The poll also asked voters to rate Walz’s job performance in office, a term that began with a strong economy and a state budget surplus but then went through a global pandemic, the murder of George Floyd by a Minneapolis police officer and the protests, riots and emotional jury trials that resulted. This is a different question than the question about whether they view some favorably or unfavorably.

“Typically the favorability number is more about someone’s personal feelings about the candidate, whereas approval is solely about the job that they are doing,” Greenfield said.

Approval numbers are generally higher than favorability numbers, he said. In Walz’s case the differences are fairly small.

Overall, 50% approve and 50% disapprove of the incumbent’s job as governor. On four individual areas, his report card is mixed. On jobs, a question meant to gauge his work on the economy, 53% of respondents approve of his work and 47% disapprove; on the pandemic, 51% approve and 49% disapprove; on crime, 42% approve and 58% disapprove and on education, 5o% approve and 50% disapprove.

The numbers all show slight improvement over the June poll results.

The number of undecided voters in the election for governor – 6% – is relatively low with three weeks to go to Election Day. But the poll suggests there is more opportunity among those voters for Jensen than for Walz. Among those voters only, 33% report they approve of the incumbent’s job performance while 67% disapprove.

MinnPost will write more extensively on how polled voters look at issues – both which issues they think are important this year and how they view them. But the poll does reveal which issues are driving support for Walz and which for Jensen.

Among voters who say they are supporting Walz, the top issue was abortion – specifically the June U.S. Supreme Court ruling that overturned a finding that abortion was a fundamental right that couldn’t be unduly limited by states. Following abortion was the insurrection at the U.S. Capitol, climate change and then inflation.

For Jensen voters, inflation is by far the top issue, followed by immigration, crime, taxes and critical race theory.

There is some suggestion that voters who say that abortion is a top issue include both pro-abortion-rights voters and opponents of abortion. The MinnPost/Embold Research poll does not find support for that. Of those who listed abortion as one of their four top issues – and abortion was the second-most-cited issue among those polled – 76% said they voted for Biden in 2020 and 6% said they voted for Donald Trump.

# # #

→ QUESTIONS TO ANSWER:
• 1. Can you repeat, word for word, the stretch of the Minnesota governor poll article from "The numbers all" through "which for Jensen."?
• 2. What comes next in the Minnesota governor poll article? Pick up the text after its final sentence.

# # #

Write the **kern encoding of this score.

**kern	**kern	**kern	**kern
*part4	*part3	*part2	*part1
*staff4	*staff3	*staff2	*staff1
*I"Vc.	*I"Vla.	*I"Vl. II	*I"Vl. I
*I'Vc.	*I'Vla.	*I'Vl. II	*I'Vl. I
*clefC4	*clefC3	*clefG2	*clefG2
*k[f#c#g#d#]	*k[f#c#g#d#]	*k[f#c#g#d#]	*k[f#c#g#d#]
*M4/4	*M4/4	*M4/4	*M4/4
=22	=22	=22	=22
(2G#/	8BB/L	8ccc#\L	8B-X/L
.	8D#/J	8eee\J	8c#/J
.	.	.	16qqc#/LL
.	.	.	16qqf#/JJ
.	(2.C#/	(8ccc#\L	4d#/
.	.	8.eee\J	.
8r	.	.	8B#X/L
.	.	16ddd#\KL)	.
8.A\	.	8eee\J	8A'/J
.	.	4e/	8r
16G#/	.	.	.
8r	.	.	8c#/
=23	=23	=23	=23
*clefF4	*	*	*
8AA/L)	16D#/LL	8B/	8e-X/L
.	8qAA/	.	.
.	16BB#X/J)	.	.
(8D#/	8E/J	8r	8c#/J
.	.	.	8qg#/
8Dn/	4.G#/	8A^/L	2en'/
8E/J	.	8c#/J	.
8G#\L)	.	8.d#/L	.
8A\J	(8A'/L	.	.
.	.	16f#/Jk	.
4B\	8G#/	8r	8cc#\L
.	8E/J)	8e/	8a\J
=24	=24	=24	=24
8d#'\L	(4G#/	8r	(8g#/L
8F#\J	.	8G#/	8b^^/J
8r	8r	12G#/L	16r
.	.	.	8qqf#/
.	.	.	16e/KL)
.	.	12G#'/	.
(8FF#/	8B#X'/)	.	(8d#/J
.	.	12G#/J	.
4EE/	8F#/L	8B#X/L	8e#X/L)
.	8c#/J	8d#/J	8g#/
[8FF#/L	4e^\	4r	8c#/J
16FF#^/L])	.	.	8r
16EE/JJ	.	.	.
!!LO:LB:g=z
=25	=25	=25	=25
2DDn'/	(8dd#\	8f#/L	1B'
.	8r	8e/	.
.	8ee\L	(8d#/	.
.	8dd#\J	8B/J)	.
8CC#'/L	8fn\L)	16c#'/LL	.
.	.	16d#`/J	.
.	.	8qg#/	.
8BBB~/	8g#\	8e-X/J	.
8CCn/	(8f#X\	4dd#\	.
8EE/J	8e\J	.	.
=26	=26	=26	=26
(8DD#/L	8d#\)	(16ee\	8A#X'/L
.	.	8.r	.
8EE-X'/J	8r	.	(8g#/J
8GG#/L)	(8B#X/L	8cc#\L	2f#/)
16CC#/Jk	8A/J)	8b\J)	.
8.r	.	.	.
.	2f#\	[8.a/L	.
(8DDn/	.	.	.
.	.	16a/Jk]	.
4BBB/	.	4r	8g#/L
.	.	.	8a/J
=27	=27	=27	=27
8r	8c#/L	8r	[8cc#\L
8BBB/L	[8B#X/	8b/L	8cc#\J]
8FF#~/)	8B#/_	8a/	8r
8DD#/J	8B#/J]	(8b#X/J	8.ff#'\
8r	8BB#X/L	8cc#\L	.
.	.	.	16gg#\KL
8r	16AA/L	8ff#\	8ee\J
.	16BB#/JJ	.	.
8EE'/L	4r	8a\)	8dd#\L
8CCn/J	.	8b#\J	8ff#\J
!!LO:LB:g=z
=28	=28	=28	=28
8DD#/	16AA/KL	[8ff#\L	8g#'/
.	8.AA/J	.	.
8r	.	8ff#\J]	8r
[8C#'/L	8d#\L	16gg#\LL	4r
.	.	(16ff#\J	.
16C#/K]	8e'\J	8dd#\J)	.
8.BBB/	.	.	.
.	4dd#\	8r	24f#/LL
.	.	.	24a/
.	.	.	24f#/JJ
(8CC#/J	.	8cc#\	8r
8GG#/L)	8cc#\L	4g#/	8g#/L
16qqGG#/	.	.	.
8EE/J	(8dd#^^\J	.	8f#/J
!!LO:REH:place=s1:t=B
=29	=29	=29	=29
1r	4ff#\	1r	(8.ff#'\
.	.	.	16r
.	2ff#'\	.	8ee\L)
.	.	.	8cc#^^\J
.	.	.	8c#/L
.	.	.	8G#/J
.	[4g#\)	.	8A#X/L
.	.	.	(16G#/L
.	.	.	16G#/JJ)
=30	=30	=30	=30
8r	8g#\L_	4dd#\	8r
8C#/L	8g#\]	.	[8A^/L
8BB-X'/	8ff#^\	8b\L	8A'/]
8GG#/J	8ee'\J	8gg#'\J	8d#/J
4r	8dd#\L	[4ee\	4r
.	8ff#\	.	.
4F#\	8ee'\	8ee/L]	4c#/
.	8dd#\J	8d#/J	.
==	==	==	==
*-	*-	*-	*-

# # #

→ ANSWER LIST:
• 1.
The numbers all show slight improvement over the June poll results.

The number of undecided voters in the election for governor – 6% – is relatively low with three weeks to go to Election Day. But the poll suggests there is more opportunity among those voters for Jensen than for Walz. Among those voters only, 33% report they approve of the incumbent’s job performance while 67% disapprove.

MinnPost will write more extensively on how polled voters look at issues – both which issues they think are important this year and how they view them. But the poll does reveal which issues are driving support for Walz and which for Jensen.

• 2.
Another indicator that abortion is an issue among abortion rights supports is that of those who named it as a top issue, 79% had reported they affiliated with the Democrats, 7% said they were Republicans and 33% said they were independents.

“That is consistent with what we’ve seen in other polls,” Greenfield said. “When we gave them an open-ended prompt, the vast majority – if not all – of the people who mentioned abortion are Democratic leaners who are voting for Walz.” The lack of Republican voters who cite abortion as a top issue is also consistent with other polls, he said.

“There really is not any base of Republican voters who are motivated by the victory in the Dobbs decision,” Greenfield said. “It’s really not top of mind for them. They are voting on inflation, immigration, crime, things like that.”

As the challenger, Jensen has less of a record to grade, and the MinnPost/Embold Research poll did not ask voters to assess his performance on specific areas as it did with Walz.

Methodology note

The poll was conducted from Oct. 10 to Oct. 14, and respondents included 1,585 likely general election voters. The poll was conducted by Embold Research, the nonpartisan arm of Change Research. The pollsters recruit respondents via targeted ads on websites and social media platforms. Change Research has a B- pollster rating from FiveThirtyEight.

Embold Research uses a “modeled” margin of error, which it says accounts for the effects of weighting the poll (or making adjustments to better reflect the state’s demographics). The results were weighted on age, gender, race/ethnicity, region, and 2020 presidential vote.

Associate editor Greta Kaul contributed to this report.